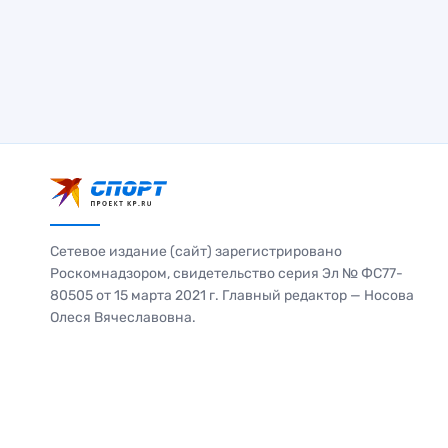
Сетевое издание (сайт) зарегистрировано
Роскомнадзором, свидетельство серия Эл № ФС77-
80505 от 15 марта 2021 г. Главный редактор — Носова
Олеся Вячеславовна.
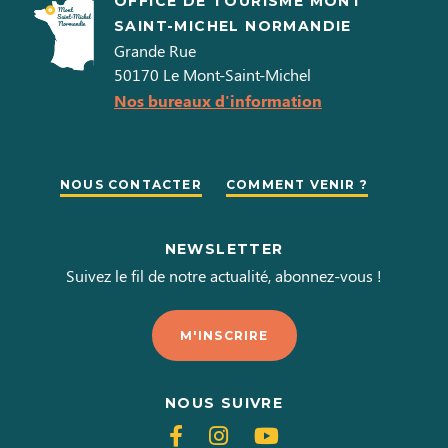
OFFICE DE TOURISME MONT
SAINT-MICHEL NORMANDIE
Grande Rue
50170
Le Mont-Saint-Michel
Nos bureaux d'information
NOUS CONTACTER
COMMENT VENIR ?
NEWSLETTER
Suivez le fil de notre actualité, abonnez-vous !
M'INSCRIRE
NOUS SUIVRE
Suivez-
Suivez-
Suivez-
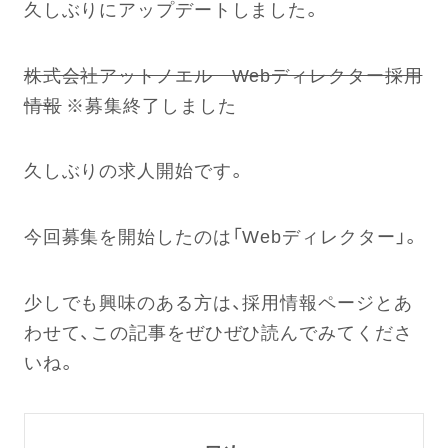
久しぶりにアップデートしました。
株式会社アットノエル Webディレクター採用
情報
※募集終了しました
久しぶりの求人開始です。
今回募集を開始したのは「Webディレクター」。
少しでも興味のある方は、採用情報ページとあ
わせて、この記事をぜひぜひ読んでみてくださ
いね。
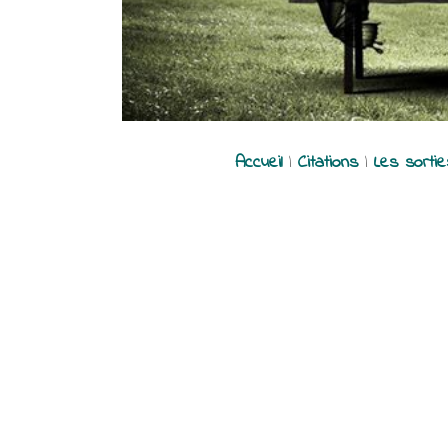
Accueil
|
Citations
|
Les sorti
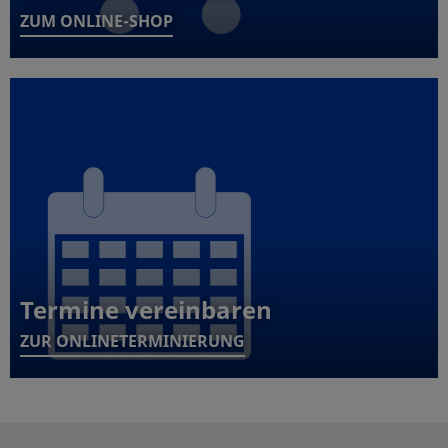
ZUM ONLINE-SHOP
Termine vereinbaren
ZUR ONLINETERMINIERUNG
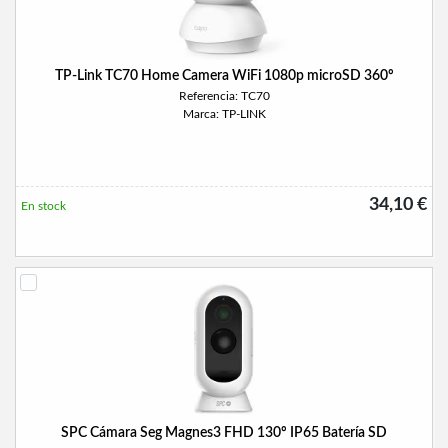
TP-Link TC70 Home Camera WiFi 1080p microSD 360º
Referencia: TC70
Marca: TP-LINK
34,10 €
En stock
SPC Cámara Seg Magnes3 FHD 130º IP65 Batería SD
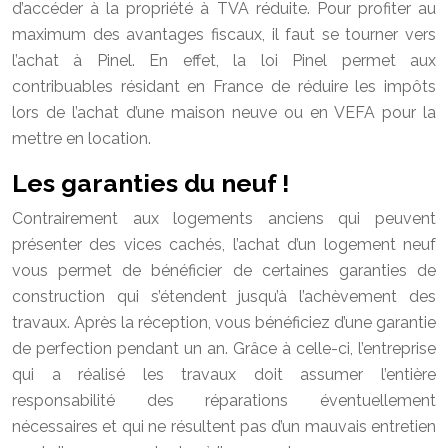
d’accéder à la propriété à TVA réduite. Pour profiter au
maximum des avantages fiscaux, il faut se tourner vers
l’achat à Pinel. En effet, la loi Pinel permet aux
contribuables résidant en France de réduire les impôts
lors de l’achat d’une maison neuve ou en VEFA pour la
mettre en location.
Les garanties du neuf !
Contrairement aux logements anciens qui peuvent
présenter des vices cachés, l’achat d’un logement neuf
vous permet de bénéficier de certaines garanties de
construction qui s’étendent jusqu’à l’achèvement des
travaux. Après la réception, vous bénéficiez d’une garantie
de perfection pendant un an. Grâce à celle-ci, l’entreprise
qui a réalisé les travaux doit assumer l’entière
responsabilité des réparations éventuellement
nécessaires et qui ne résultent pas d’un mauvais entretien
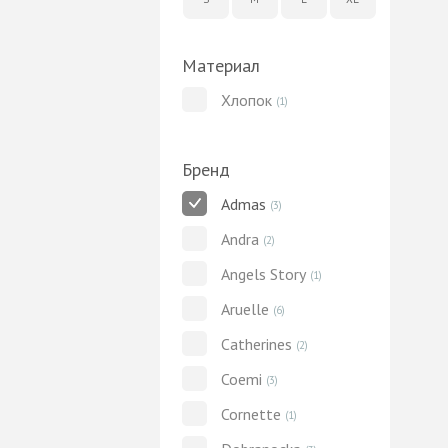
Материал
Хлопок
(1)
Бренд
Admas
(3)
Andra
(2)
Angels Story
(1)
Aruelle
(6)
Catherines
(2)
Coemi
(3)
Cornette
(1)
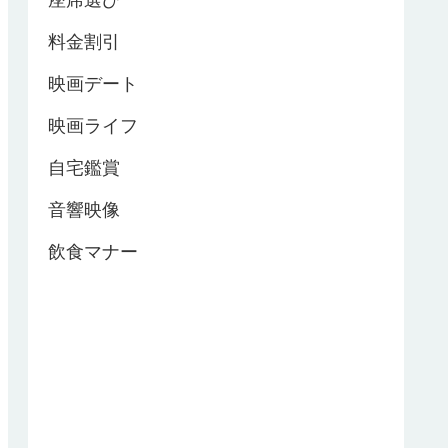
座席選び
料金割引
映画デート
映画ライフ
自宅鑑賞
音響映像
飲食マナー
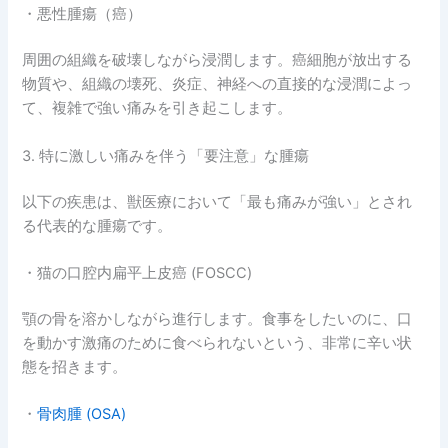
・悪性腫瘍（癌）
周囲の組織を破壊しながら浸潤します。癌細胞が放出する
物質や、組織の壊死、炎症、神経への直接的な浸潤によっ
て、複雑で強い痛みを引き起こします。
3. 特に激しい痛みを伴う「要注意」な腫瘍
以下の疾患は、獣医療において「最も痛みが強い」とされ
る代表的な腫瘍です。
・猫の口腔内扁平上皮癌 (FOSCC)
顎の骨を溶かしながら進行します。食事をしたいのに、口
を動かす激痛のために食べられないという、非常に辛い状
態を招きます。
・
骨肉腫 (OSA)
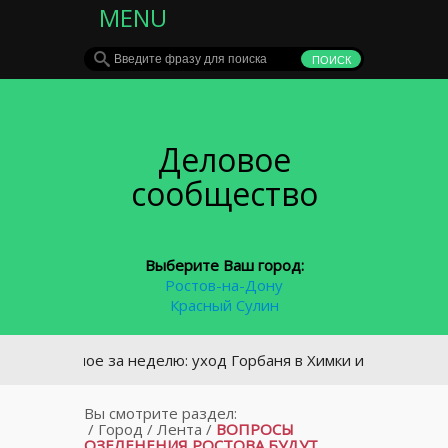
MENU
Деловое
сообщество
Выберите Ваш город:
Ростов-на-Дону
Красный Сулин
Главное за неделю: уход Горбаня в Химки и крупное ДТП в
Вы смотрите раздел:
/
Город
/
Лента
/
ВОПРОСЫ
ОЗЕЛЕНЕНИЯ РОСТОВА БУДУТ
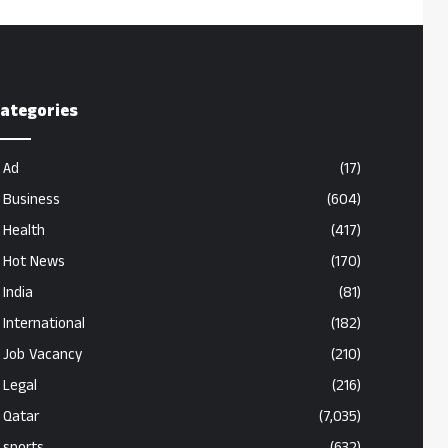
ategories
Ad
(17)
Business
(604)
Health
(417)
Hot News
(170)
India
(81)
International
(182)
Job Vacancy
(210)
Legal
(216)
Qatar
(7,035)
sports
(632)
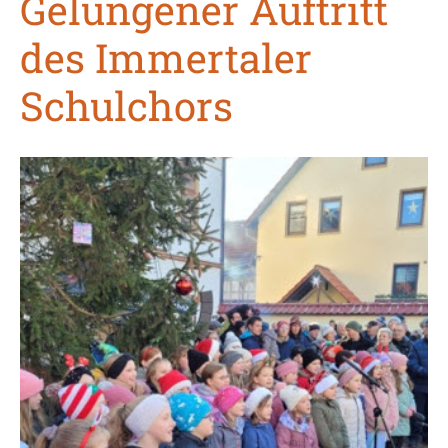
Gelungener Auftritt
des Immertaler
Schulchors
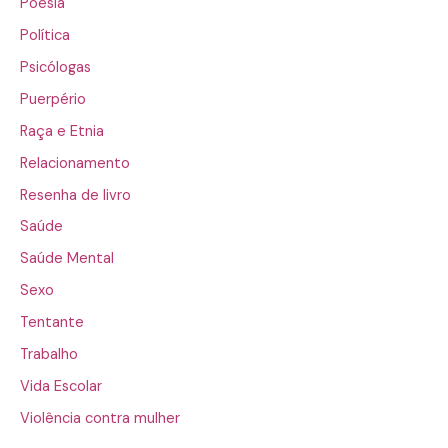
Poesia
Política
Psicólogas
Puerpério
Raça e Etnia
Relacionamento
Resenha de livro
Saúde
Saúde Mental
Sexo
Tentante
Trabalho
Vida Escolar
Violência contra mulher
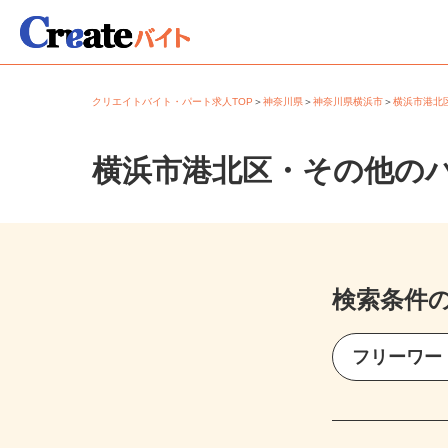
クリエイトバイト・パート求人TOP
＞
神奈川県
＞
神奈川県横浜市
＞
横浜市港
横浜市港北区・その他の
検索条件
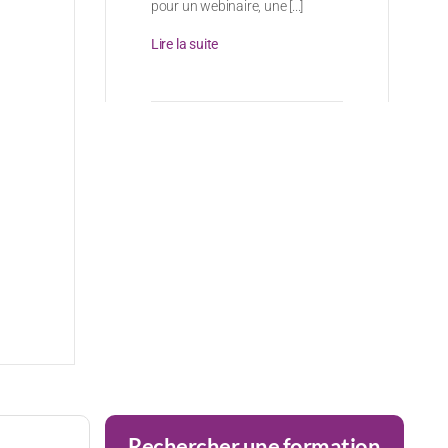
pour un webinaire, une [...]
Lire la suite
Rechercher une formation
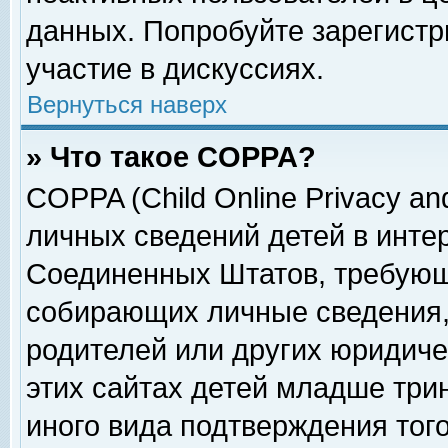
данных. Попробуйте зарегистр
участие в дискуссиях.
Вернуться наверх
» Что такое COPPA?
COPPA (Child Online Privacy and
личных сведений детей в интер
Соединенных Штатов, требующ
собирающих личные сведения,
родителей или других юридиче
этих сайтах детей младше три
иного вида подтверждения тог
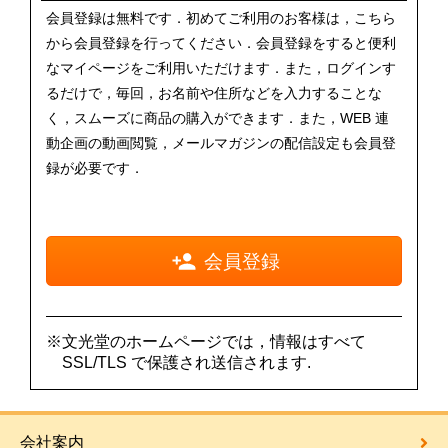
会員登録は無料です．初めてご利用のお客様は，こちら
から会員登録を行ってください．会員登録をすると便利
なマイページをご利用いただけます．また，ログインす
るだけで，毎回，お名前や住所などを入力することな
く，スムーズに商品の購入ができます．また，WEB 連
動企画の動画閲覧，メールマガジンの配信設定も会員登
録が必要です．
会員登録
※文光堂のホームページでは，情報はすべて
SSL/TLS で保護され送信されます.
会社案内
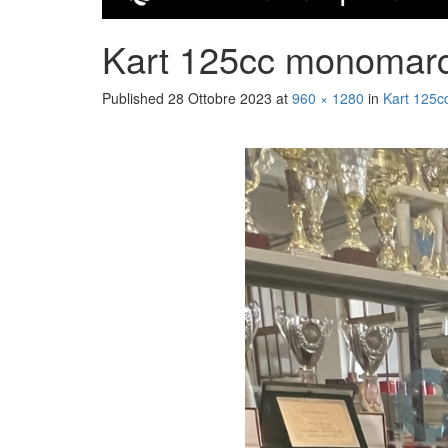
Kart 125cc monomarc
Published
28 Ottobre 2023
at
960 × 1280
in
Kart 125c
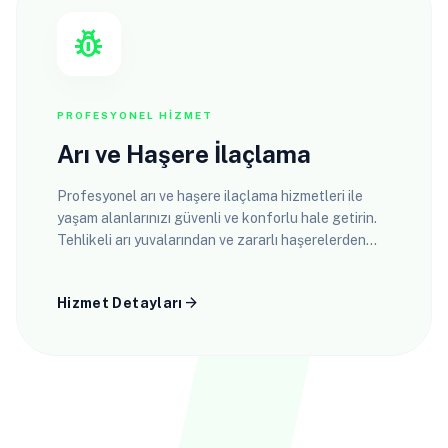
pest_control
PROFESYONEL HIZMET
Arı ve Haşere İlaçlama
Profesyonel arı ve haşere ilaçlama hizmetleri ile
yaşam alanlarınızı güvenli ve konforlu hale getirin.
Tehlikeli arı yuvalarından ve zararlı haşerelerden
kalıcı çözümlerle kurtulun.
arrow_forward
Hizmet Detayları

*****

**Exercise instructions**
Give the number of lines in the listing above that hold the string "garanties", with nothing else.

**Solution for this task**
2